Blair has shone a spotlight on Starmer’s growth delusion

Roula Khalaf, Editor of the FT, selects her favourite stories in this weekly newsletter.
Looking to Sir Tony Blair for policy specifics has always been a waste of time — like looking at a painting by Turner and complaining you aren’t being given photorealism. Blair’s genius, back when he was in government and now, has always been his ability to see and articulate the big picture.
When he came into office, and made Alan Milburn a junior minister, he did so with the simple instruction that “we need a health policy”. He didn’t sit and devise the detail of what became New Labour’s health policy, but he grasped the broad outline of what they needed.

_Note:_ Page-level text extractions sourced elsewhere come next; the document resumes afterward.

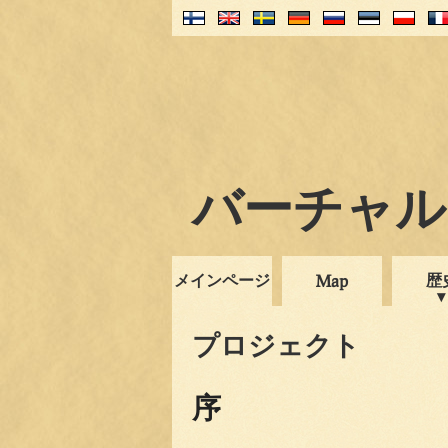
バーチャル・
メインページ
歴
Map
プロジェクト
序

When Blair talks about his party’s present difficulties, a similar dynamic is at work. On the big picture, he is surely correct: Labour are in trouble because they did not think deeply enough in opposition, and in government they have talked a great deal about being pro-business while being precisely the opposite.
This is bad for the country and for their election prospects, not least because if we don’t see significant economic growth pretty soon then the second half of this parliament will be even more painful for Labour than the first.
What is missing from Blair’s criticism of Sir Keir Starmer is any acknowledgment of his own good fortune in becoming prime minister after Margaret Thatcher and John Major, rather than in the wake of the long procession of failed prime ministers Britain has had since David Cameron lost the Brexit referendum. Starmer’s Labour inherited a dishevelled public realm — a problem that it is well within its comfort zone to fix — but also a tax system badly in need of reform and an economy growing sluggishly. Neither issue is Labour’s natural focus.
As a case in point: a couple of months ago, a Labour minister told me that they thought Canary Wharf in London’s Docklands was “corporate” and “hollow”. This took me somewhat aback, I have to admit, because the context was me saying that I had grown up close to there. (I did not reply by saying I had always thought the part of the country they represent was grasping for subsidies from the capital, but I nearly bit my tongue in half in avoiding doing so.)
The remark was doubly surprising because I was under the impression that the Labour government’s number one priority was growth. Yet here was someone who had become a minister of state, but whose first thought about a place that is a hub for both financial services and the life sciences — two sectors at the heart of Britain’s comparative advantage economically — is that it is too “corporate”.
I shouldn’t have been shocked, however, because Labour’s commitment to growth comes with a dizzying number of caveats. This is not an exhaustive list, just those I have noticed: Labour’s number one mission comes with the proviso that it be “felt across the nations and regions”; that it be “inclusive”, “green” and “good”; that it not rely on immigration and not be too concentrated in the core cities. I’m sure there are more.
The Blairite argument was always that the Conservative victories of the 1980s were avoidable with the right choices — that Labour governments could have pursued both the turnaround in public services they presided over from 1997 onwards and the economic transformation wrought by Thatcher and Major. As Blair argued in his final conference speech as prime minister, the old forced choice between efficiency and compassion had been shown to be a false one.
But the Starmer government has shown that, in practice, it can’t make that call. Even when Labour talks about a “hard choice” on the economy, that choice involves cutting government spending — reducing someone’s benefits, say — rather than changing who it taxes and how. Faced with a country visibly needing both an economic turnaround and an improvement in public services, this government’s instinct is to make the former harder in the service of the latter.
It should have been obvious long before Labour took office that you cannot have a state that meets the desires of the many paid for by increasing taxes on the few. As well as inheriting a state that did not meet the requirements most British people have of it, they inherited a tax base too narrow to fund it. What is more, taxation was already starting to sap the UK’s growth and competitiveness. But although that insight is one you can find within the Labour Party, it is not one that has been a central feature of Starmer’s government. And nor will it be central to the government of whoever replaces him.